Request a no-obligation analysis of your operations
FAQs: Frequently asked questions about order pickers and tow tractors
What is the difference between an order picker and a tow tractor?
An order picker is designed for order preparation: the operator moves through the warehouse picking units or boxes at different locations. A tow tractor is designed for internal transport of large volumes: it tows one or more loaded carts between warehouse or plant areas without manipulating the load individually.
Can an order picker work at height?
Yes. Models with an elevating platform allow the operator to rise up to 1,000 mm to reach the first or second racking level without getting off the equipment. For greater heights, there are medium and high-level order pickers.
For which sectors is a tow tractor most common?

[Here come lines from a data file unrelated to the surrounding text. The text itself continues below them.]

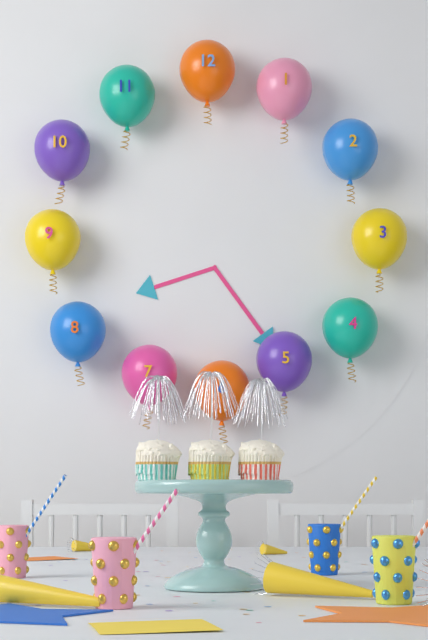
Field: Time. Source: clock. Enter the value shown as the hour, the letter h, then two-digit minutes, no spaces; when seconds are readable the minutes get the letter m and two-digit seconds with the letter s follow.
8h24
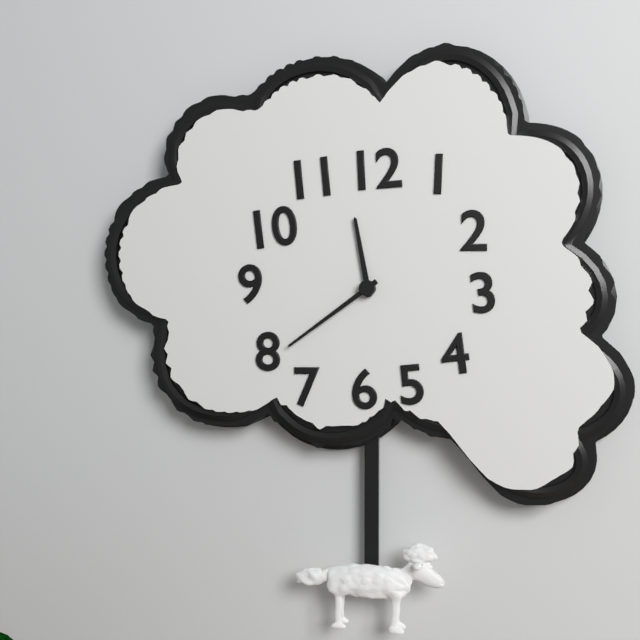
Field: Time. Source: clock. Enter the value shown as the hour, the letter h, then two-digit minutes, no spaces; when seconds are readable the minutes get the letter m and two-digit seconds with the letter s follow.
11h39
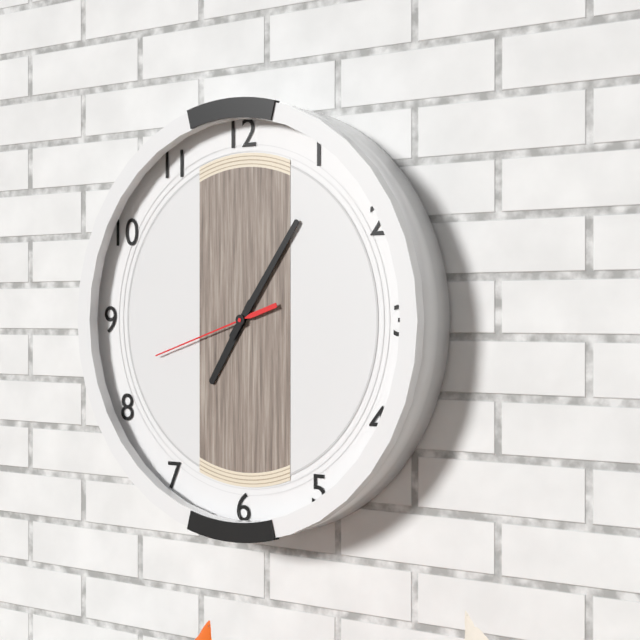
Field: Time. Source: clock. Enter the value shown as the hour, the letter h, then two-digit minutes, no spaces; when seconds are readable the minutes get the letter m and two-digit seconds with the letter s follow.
7h06m42s
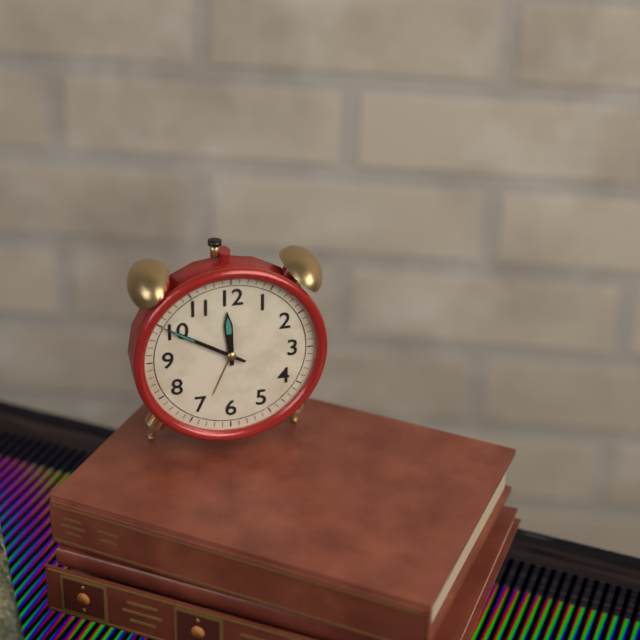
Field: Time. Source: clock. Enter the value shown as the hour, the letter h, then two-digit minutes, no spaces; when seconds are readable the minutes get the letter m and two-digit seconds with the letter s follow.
11h50
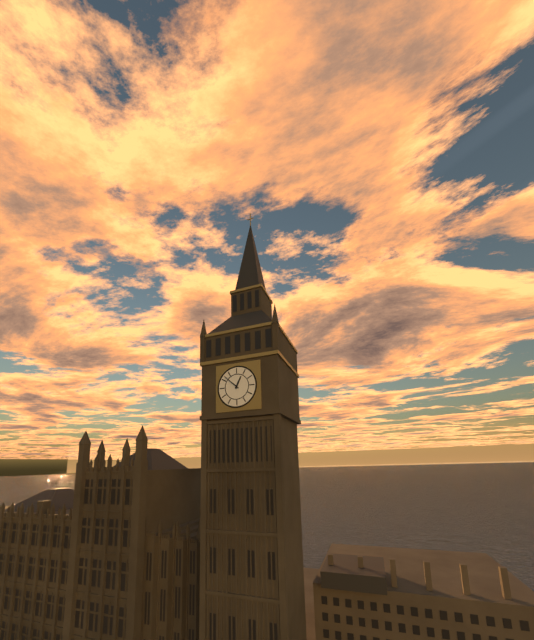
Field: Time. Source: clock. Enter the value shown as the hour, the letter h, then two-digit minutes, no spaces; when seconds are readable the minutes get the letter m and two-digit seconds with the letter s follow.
12h52
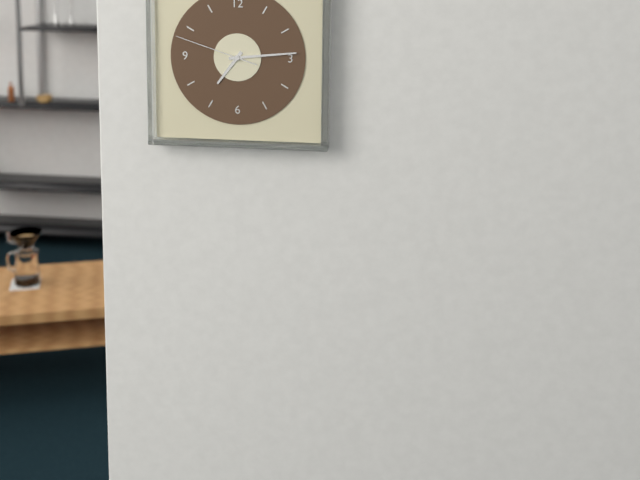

It is especially common in the automotive industry, airport logistics, hospitals, and manufacturing plants with repetitive internal supply routes. It is also common in large warehouses with long distances between zones.
Can order pickers and tow tractors be used in the same warehouse?
Yes, and it is a common combination in medium and large facilities. The tow tractor manages the inbound flow and distribution of volumes between areas; the order picker executes fine picking at the locations. They are complementary equipment.
What is Mitsubishi’s SDS system?
SDS (Sensitive Drive System) is a driving software that adapts the equipment's behavior to the style of each operator from the first touch of the controls. It adjusts the steering, acceleration, and deceleration response according to the steering angle and the speed of the operator's actions. It is available as standard on the VELiA ES and VANTiA ranges.